# This Cracks Me Up



## JerryH (Jun 17, 2014)

https://classifieds.ksl.com/listing/58685237

I just love everything about this ad. There is nothing better than taking a beat down from the wife on KSL ads. Sure this boat should go straight to the scrapyard. But hand the poor guy back his ba!!s lol

This reminds me of the old saying. Its hard to kiss the lips at night that chew your a$$ all day :smile:


----------



## CPAjeff (Dec 20, 2014)

Yikes - she sounds like quite a joy to be married to!


----------



## pollo70 (Aug 15, 2016)

Ouch!!!


----------



## Wire (Nov 2, 2017)

I was laughing and felt sorry for the guy at the same time when I saw that ad. I think somebody got in trouble.


----------



## taxidermist (Sep 11, 2007)

I'll tell you this much. (This is coming from a PRO that has two X's) If that was my wife, I'd be placing her on KSL for sale..


----------



## 7summits (Nov 28, 2017)

As sad as it may seem, I kind of get it. She did say "we" are selling it. I do the same thing with my wife...give and take.


----------



## Critter (Mar 20, 2010)

The husband probably got tired of her asking when are you going to get it running? Then told her to go ahead and sell it, she also might be the computer litteret person in the family, who knows?

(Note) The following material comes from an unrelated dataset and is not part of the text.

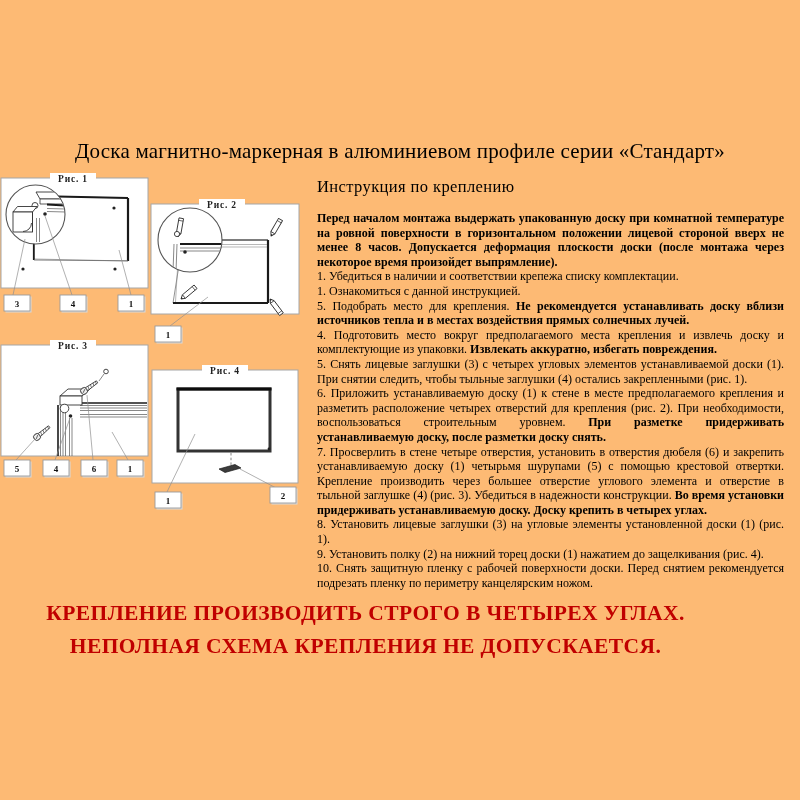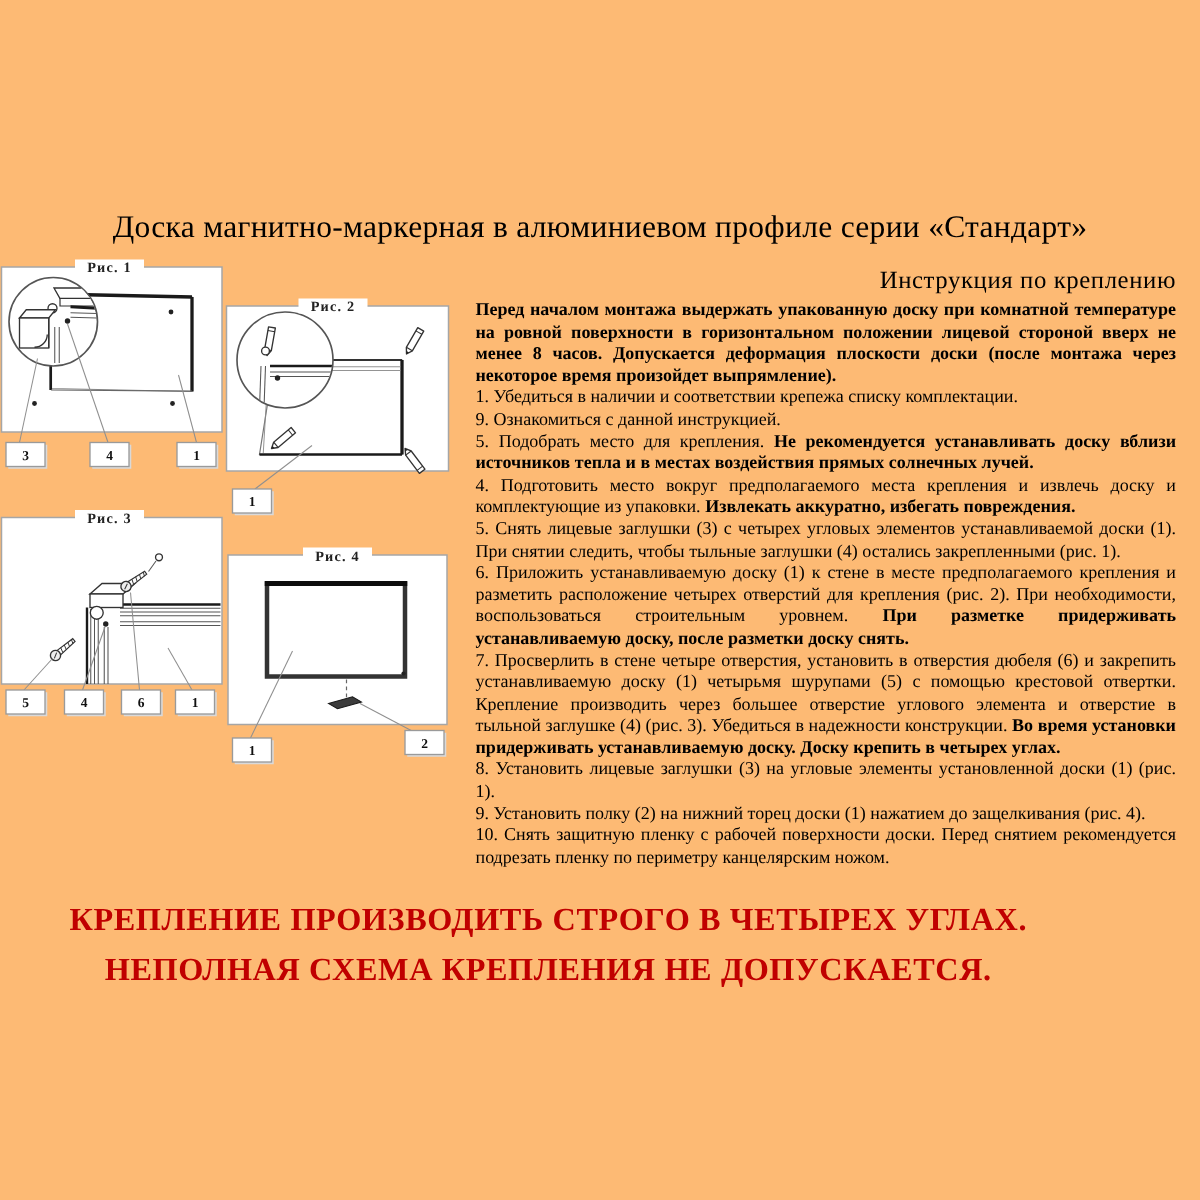"Инструкция по креплению" .heading { margin: 0 0 2px 0 -> 0 0 14px 0; text-align: right -> left }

At times there are good buys out there when you pick up someone's else's project that has been sitting for a few years. 

Sent from my SM-J737V using Tapatalk


----------



## BPturkeys (Sep 13, 2007)

Sounds like the same guy hat has the "old lady" call in sick for him. Just as well he didn't spend the time and money getting it running, she'd probably not have let him use it until he got the endless "honey-do's" completed. Best not get into his sex life, I am sure it'd be a pretty sad story.


----------



## bowgy (Oct 10, 2007)

Another take is that he should have listened to her in the first place.


----------



## JerryH (Jun 17, 2014)

bowgy said:


> Another take is that he should have listened to her in the first place.


Bowgy you have a great point.


----------



## shaner (Nov 30, 2007)

Jerry,
Isn’t that good ‘ole ‘Flipper’?


----------



## JerryH (Jun 17, 2014)

shaner said:


> Jerry,
> Isn't that good 'ole 'Flipper'?


Oh my hell it could be? I had forgotten all about that little incident. TT was lucky he didn't get hurt in that death trap.

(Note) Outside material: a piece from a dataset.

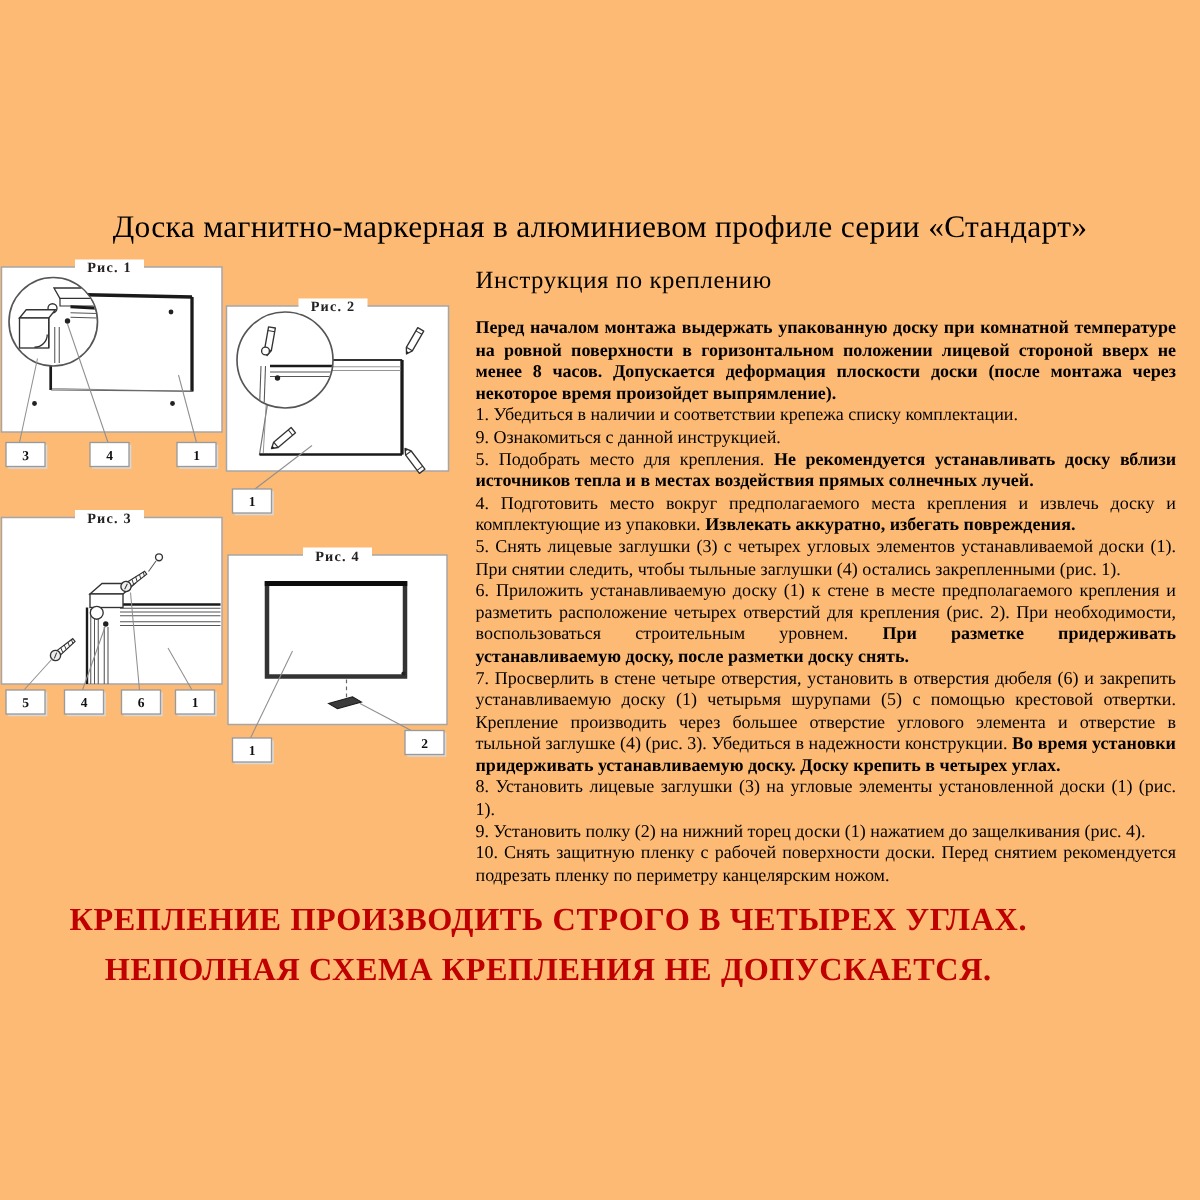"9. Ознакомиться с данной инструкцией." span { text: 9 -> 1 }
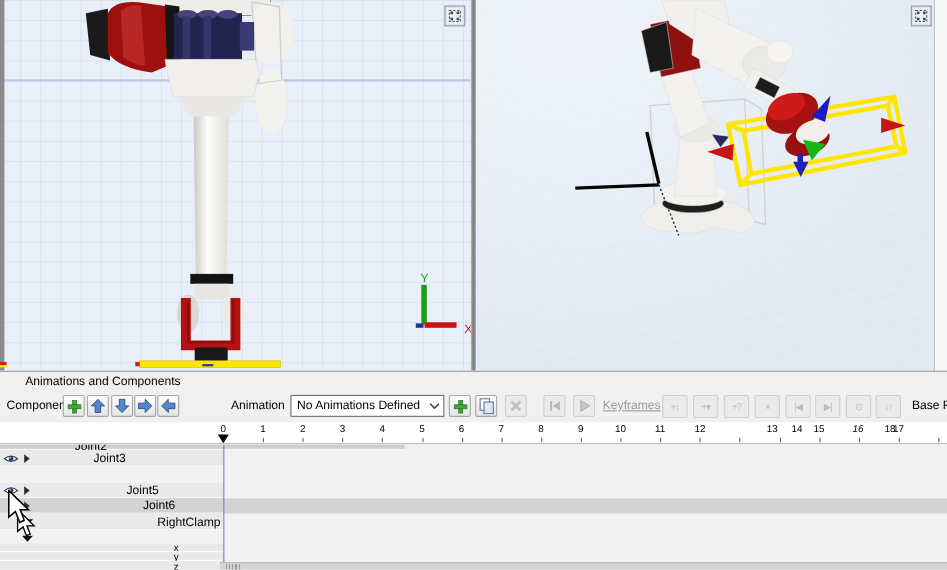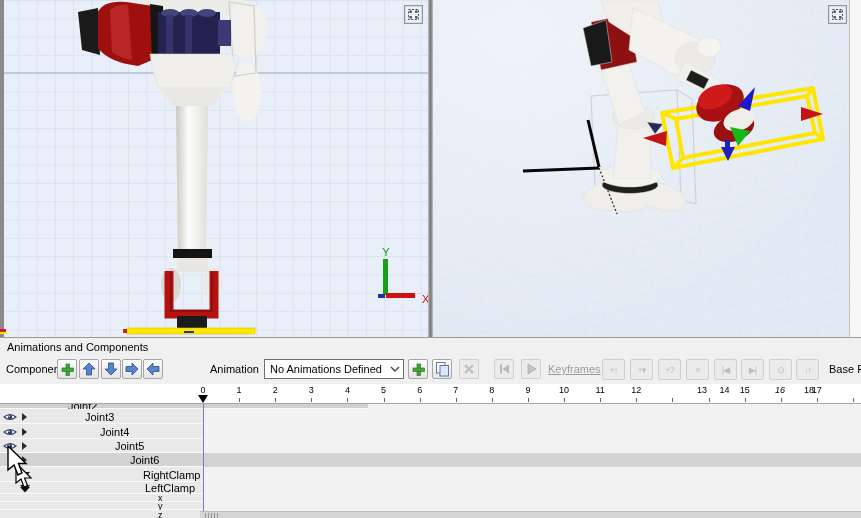"Animations and Components" #panel-title { left: 0 -> 16px }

I saw a jon boat conversion flip back in the mid 90's. Scary deal. The prop went through the bottom of the hull & knocked the motor loose off the engine stand. The passenger was pretty shook up.

This ad cracks me up because I towed a fiberglass boat in last fall. Out of gas, loose prop & missing a hub bolt and half full of water. I brought his wife back to the ramp with all their gear first. She was pretty well heated up to say the least it was their first trip out. She was ranting and raving about how she told him not to buy it lol. I told her make him get rid of it. I went back & towed the boat in. The guy was asking for advice on the boat. I tried to be polite & told him don't put any money into and get rid of it.


----------



## Sjames-XFO (Mar 5, 2020)

Just goes to show, we men are never right hahaha!


----------



## Clarq (Jul 21, 2011)

Sjames-XFO said:


> Just goes to show, we men are never right hahaha!


I'm single and I'm always right. :mrgreen:


----------



## paddler (Jul 17, 2009)

JerryH said:


> Bowgy you have a great point.


Agreed. It's amazing how much trouble one can buy for a couple grand.


----------



## OverTheEdge (Sep 12, 2013)

Just saw this. Pretty funny. From the weird shaped photos looked like she sold half the camera too!


----------